Edy menilai penangkapan nelayan yang menolak penambangan pasir di wilayah tangkap nelayan Kodingareng sangat berlebihan. Apalagi, penambang tersebut sampai dikawal polisi yang bahkan didatangkan dari Mabes Polri.
"Ini kriminalisasi terhadap nelayan. Penangkapan nelayan sangat berlebihan saat melakukan aktivitas mencari ikan di wilayah tangkap nelayan. Polisi harus hentikan penangkapan nelayan," jelasnya.
Menurut Edy, dalam kejadian ini nelayan punya hak untuk mencari penghidupan dan melakukan aktivitas di wilayah tangkapannya.
Apabila ada protes terhadap kebijakan negara dengan adanya tambang pasir yang merusak lingkungan dan wilayah tangkap ikan, itu wajar dan dilindungi undang-undang.
"Memperhadapkan nelayan dengan aparat, sama halnya negara membunuh rakyatnya. Negara harus hadir untuk rakyatnya, bukan malah sebaliknya. Dikriminalisasi," tegas Edy.
Senada dengan Edy, warga Kodingareng, Maida mengaku awalnya ia bersama anaknya Faisal yang ditangkap polisi tersebut berangkat melaut untuk mencari ikan pukul 03.00 WITA, subuh.
Namun, kapal penambang pasir laut kembali melakukan aktivitasnya di lokasi tangkap ikan.

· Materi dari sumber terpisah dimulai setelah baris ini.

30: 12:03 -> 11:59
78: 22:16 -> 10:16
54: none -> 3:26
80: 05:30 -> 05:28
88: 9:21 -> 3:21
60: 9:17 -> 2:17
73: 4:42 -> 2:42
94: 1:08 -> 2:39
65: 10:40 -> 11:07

Di sekitar lokasi yang dikeruk itu, kata dia, sudah banyak nelayan yang melaut.
"Itu kapal penambang pasir (kapal Queen of Nederlands milik PT Boskalis) semakin mendekat ke tempat nelayan. Nelayan semakin terancam dan tetap bertahan di lokasi tangkap. Nelayan berada tepat dihadapan kapal pengeruk Pasir laut," jelas Maidah.
Para nelayan pun mulai protes setelah kapal penambang pasir mengganggu dan menghisap alat tangkap ikan nelayan seperti pancing. Akan tetapi, aksi protes tersebut dihadapkan dengan polisi dari Direktorat Polairud Polda Sulsel dan kapal patroli dari Mabes Polri yang mengawal kapal penambang pasir kala itu.

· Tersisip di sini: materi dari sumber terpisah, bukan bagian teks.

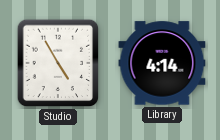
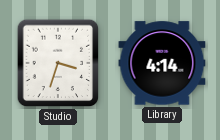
Studio: 4:55 -> 3:33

"Nelayan protes itu penambang pasir. Dia hisap alat pancingnya nelayan. Pas protes, diminta bubar dan diburuh nelayan sama polisi," kata dia.
"Faisal ditangkap sama polisi, tiga ditangkap. Empat ditangkap, tapi satu diantaranya lompat karena tenggelam perahunya. Baru pergi di perahu nelayan lain (yang lompat), dia tinggalkan perahunya terus kembali ke pulau. Tiga perahu ditenggelamkan polisi," beber Maidah.
Maidah menegaskan para nelayan Kodingareng menuntut agar aktivitas penambangan pasir itu dihentikan. Sebab, sangat berdampak terhadap pencarian kehidupan nelayan di sana.
"Kita semua di pulau tidak makan semua. Tidak bisa beli beras karena susah dapat pencarian ikan. Di situ kita tidak biarkan karena penambangan berdampak sama pencarian ikan tenggiri, cumi-cumi dan banyak ikan lainnya," katanya.